His attorneys tried and failed at multiple attempts to get the case dismissed, at one point alleging improper destruction of evidence, arguing the gun was virtually destroyed by FBI testing.

UNIDENTIFIED MALE: I'd love to do this one again. I'll do it again.

UNIDENTIFIED FEMALE: Let's do it again.

CAMPBELL (voiceover): The pretrial hearings thus far marked by frequent clashes between attorneys from each side.

UNIDENTIFIED MALE: If the prosecutor is listening to testimony that prosecutor knows is false, a prosecutor has an obligation to correct it. So this testimony that he's given --

UNIDENTIFIED FEMALE: No, no, no. What --

UNIDENTIFIED FEMALE: Stop, stop, stop, both of you.

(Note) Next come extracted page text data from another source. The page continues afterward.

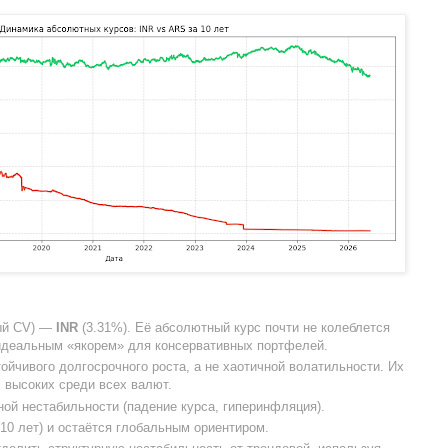
ый CV) —
INR
(3.31%). Её абсолютный курс почти не колеблется
 идеальным «якорем» для консервативных портфелей.
ойчивого долгосрочного роста, а не хаотичной волатильности. Их
высоких среди всех валют.
й нестабильности (падение курса, гиперинфляция).
10 лет) и остаётся глобальным ориентиром.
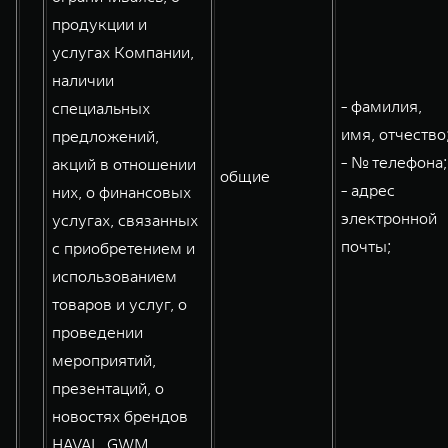
продукции и
услугах Компании,
наличии
- фамилия,
специальных
имя, отчество
предложений,
- № телефона;
акций в отношении
общие
- адрес
них, о финансовых
электронной
услугах, связанных
почты;
с приобретением и
использованием
товаров и услуг, о
проведении
мероприятий,
презентаций, о
новостях брендов
HAVAL, GWM,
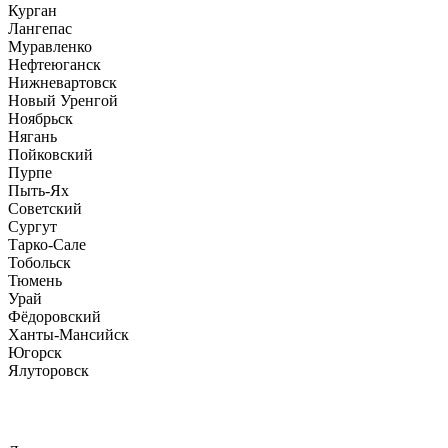
Курган
Лангепас
Муравленко
Нефтеюганск
Нижневартовск
Новый Уренгой
Ноябрьск
Нягань
Пойковский
Пурпе
Пыть-Ях
Советский
Сургут
Тарко-Сале
Тобольск
Тюмень
Урай
Фёдоровский
Ханты-Мансийск
Югорск
Ялуторовск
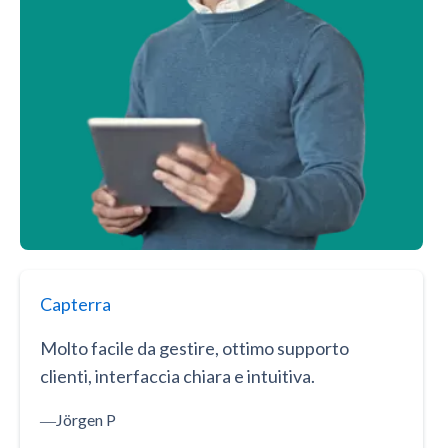
Capterra
Molto facile da gestire, ottimo supporto
clienti, interfaccia chiara e intuitiva.
―
Jörgen P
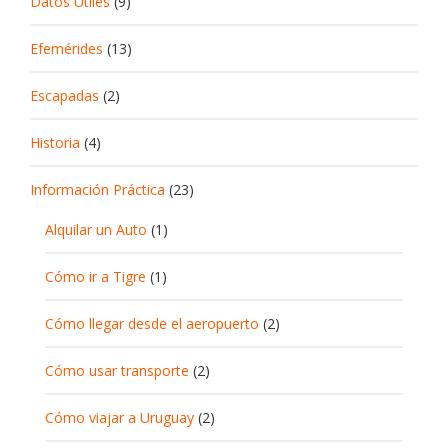
Datos Útiles
(9)
Efemérides
(13)
Escapadas
(2)
Historia
(4)
Información Práctica
(23)
Alquilar un Auto
(1)
Cómo ir a Tigre
(1)
Cómo llegar desde el aeropuerto
(2)
Cómo usar transporte
(2)
Cómo viajar a Uruguay
(2)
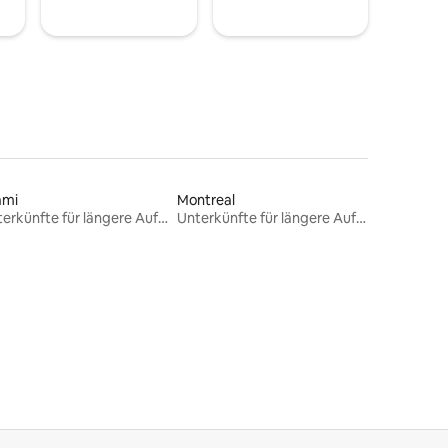
ami
Montreal
Unterkünfte für längere Aufenthalte
Unterkünfte für längere Aufenthalte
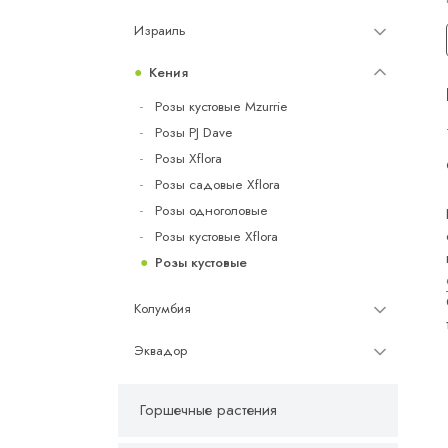
Израиль
Кения
Розы кустовые Mzurrie
Розы PJ Dave
Розы Xflora
Розы садовые Xflora
Розы одноголовые
Розы кустовые Xflora
Розы кустовые
Колумбия
Эквадор
Горшечные растения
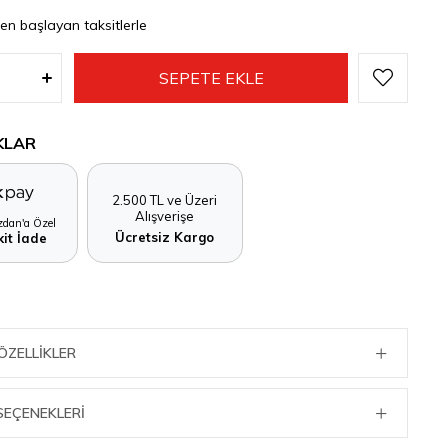
den başlayan taksitlerle
KLAR
2.500 TL ve Üzeri
Alışverişe
dan'a Özel
Ücretsiz Kargo
it İade
ÖZELLIKLER
SEÇENEKLERI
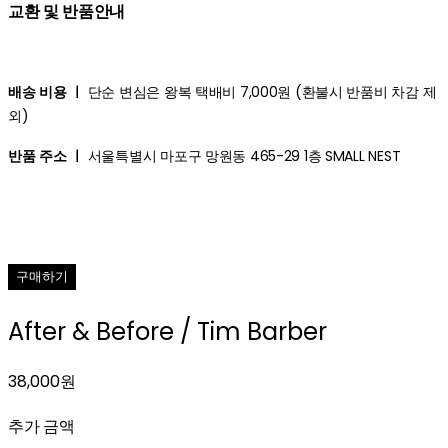
교환 및 반품안내
배송 비용 ㅣ
단순 변심은 왕복 택배비 7,000원 (환불시 반품비 차감 제
외)
반품 주소 ㅣ
서울특별시 마포구 망원동 465-29 1층 SMALL NEST
구매하기
After & Before / Tim Barber
38,000원
추가 금액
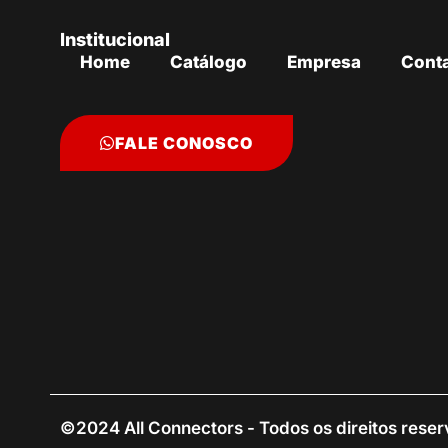
Institucional
Home
Catálogo
Empresa
Cont
FALE CONOSCO
©2024 All Connectors - Todos os direitos rese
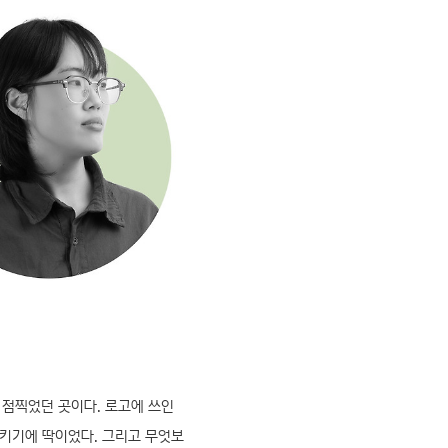
 점찍었던 곳이다. 로고에 쓰인
키기에 딱이었다. 그리고 무엇보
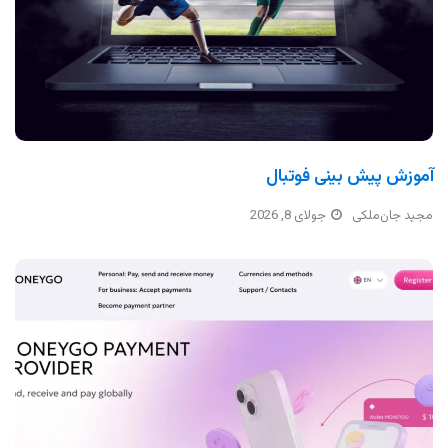
آموزش پیش بینی فوتبال
مجید جان‌ملکی
جولای 8, 2026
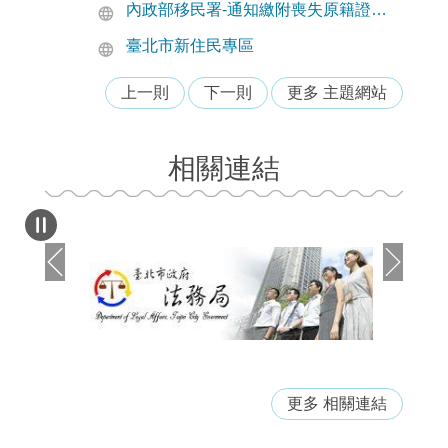
相關連結
更多 相關連結
市府宣導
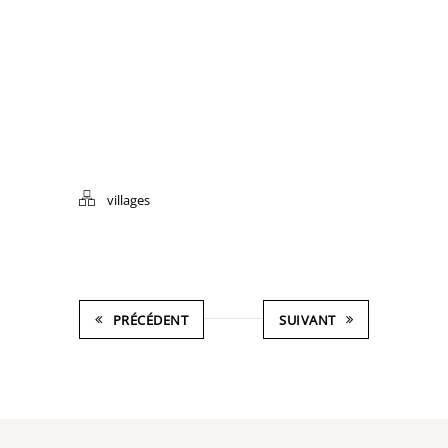
villages
PRÉCÉDENT
SUIVANT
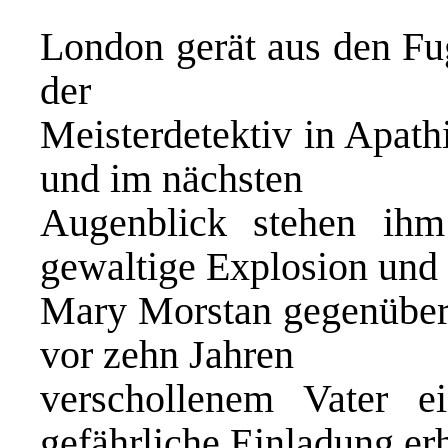
London gerät aus den Fu
der
Meisterdetektiv in Apath
und im nächsten
Augenblick stehen ihm
gewaltige Explosion und
Mary Morstan gegenüber,
vor zehn Jahren
verschollenem Vater e
gefährliche Einladung er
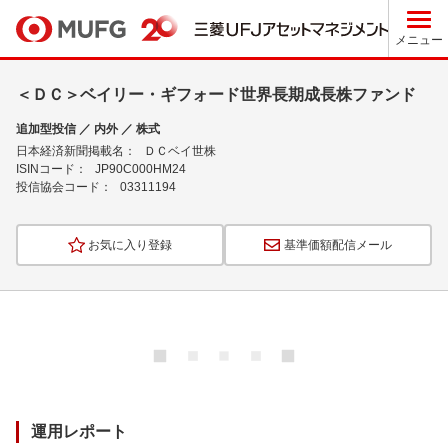
メニュー
＜ＤＣ＞ベイリー・ギフォード世界長期成長株ファンド
追加型投信 ／ 内外 ／ 株式
日本経済新聞掲載名：
ＤＣベイ世株
ISINコード：
JP90C000HM24
投信協会コード：
03311194
お気に入り登録
基準価額配信メール
ロ
ー
ド
中
運用レポート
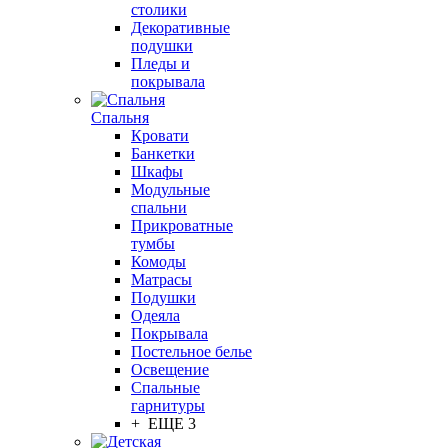
столики
Декоративные
подушки
Пледы и
покрывала
Спальня
Кровати
Банкетки
Шкафы
Модульные
спальни
Прикроватные
тумбы
Комоды
Матрасы
Подушки
Одеяла
Покрывала
Постельное белье
Освещение
Спальные
гарнитуры
+ ЕЩЕ 3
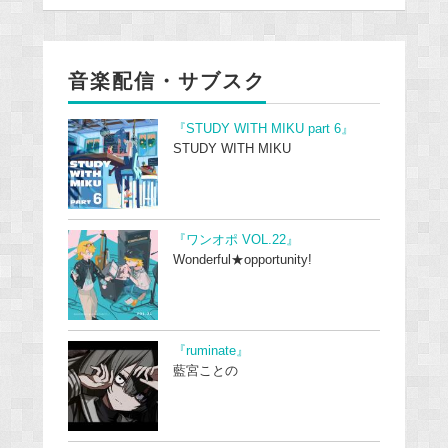
音楽配信・サブスク
『STUDY WITH MIKU part 6』
STUDY WITH MIKU
『ワンオポ VOL.22』
Wonderful★opportunity!
『ruminate』
藍宮ことの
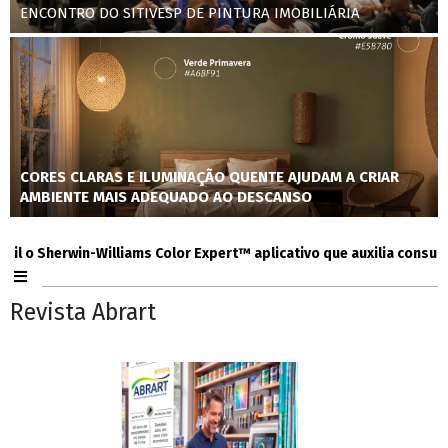
ENCONTRO DO SITIVESP DE PINTURA IMOBILIÁRIA
CORES CLARAS E ILUMINAÇÃO QUENTE AJUDAM A CRIAR
AMBIENTE MAIS ADEQUADO AO DESCANSO
 Sherwin-Williams Color Expert™ aplicativo que auxilia consumidore
Revista Abrart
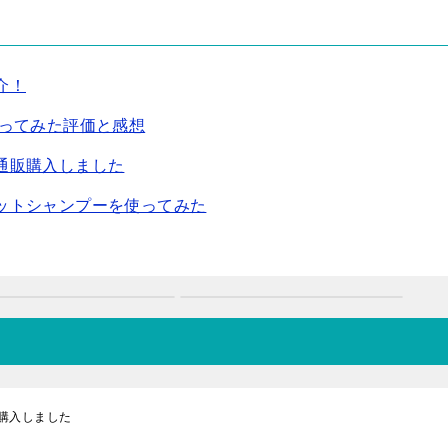
介！
使ってみた評価と感想
通販購入しました
ットシャンプーを使ってみた
購入しました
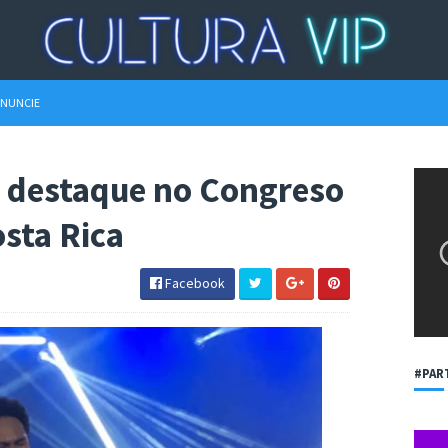
NUNCIE
é destaque no Congreso
sta Rica
Facebook
#PAR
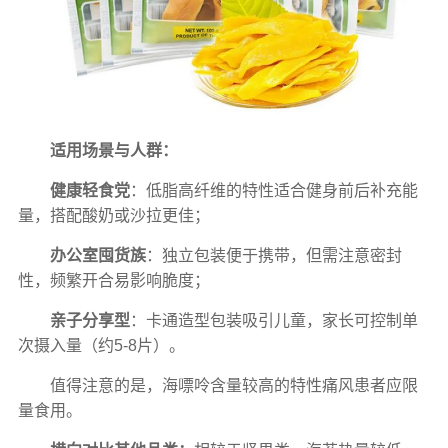
适用场景与人群：
健康轻食党
：低脂高纤维的特性适合健身前后补充能
量，搭配酸奶或沙拉更佳；
办公室囤货族
：独立包装便于携带，但需注意密封
性，频繁开合易影响脆度；
亲子分享型
：卡通造型包装吸引儿童，家长可控制单
次摄入量（约5-8片）。
值得注意的是，海嘌呤含量较高的特性痛风患者应限
量食用。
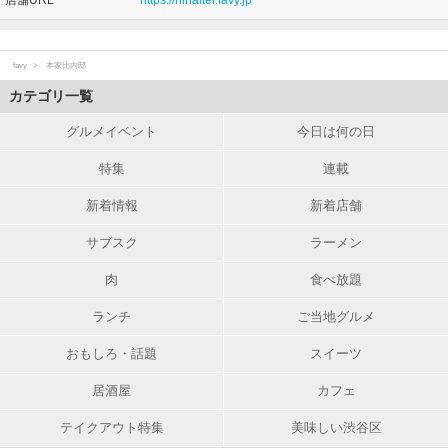
favy
本家比内邸
カテゴリ一覧
グルメイベント
今日は何の日
特集
連載
新着情報
新着店舗
サブスク
ラーメン
肉
食べ放題
ランチ
ご当地グルメ
おもしろ・話題
スイーツ
居酒屋
カフェ
テイクアウト特集
美味しい渋谷区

CAMPBELL (voiceover): Prosecutors also intend to highlight what they say is Baldwin's negligence while overseeing a set allegedly plagued by dangerous conduct.

CARMACK-ALTWIES: He didn't do any of the things that he was supposed to do to make sure that he was safe or that anyone around was safe. And then he pointed the gun at Halyna Hutchins, and he pulled the trigger.

CAMPBELL (voiceover): Beyond Baldwin's approaching legal fate --

ELIZABETH WAGMESITER, CNN ENTERTAINMENT CORRESPONDENT: The future of "Rust" is in limbo. There is no distribution partner. There is no release date. CAMPBELL (voiceover): And beyond this one movie, a larger question remains. Will the deadly accident on the set of "Rust" lead to new laws regulating safety practices across the film industry?

WAGMEISTER: There's a ton of production in other states -- like Georgia with Atlanta, also New Mexico, and, of course, New York. So it remains to be seen just the reach of this terrible tragedy.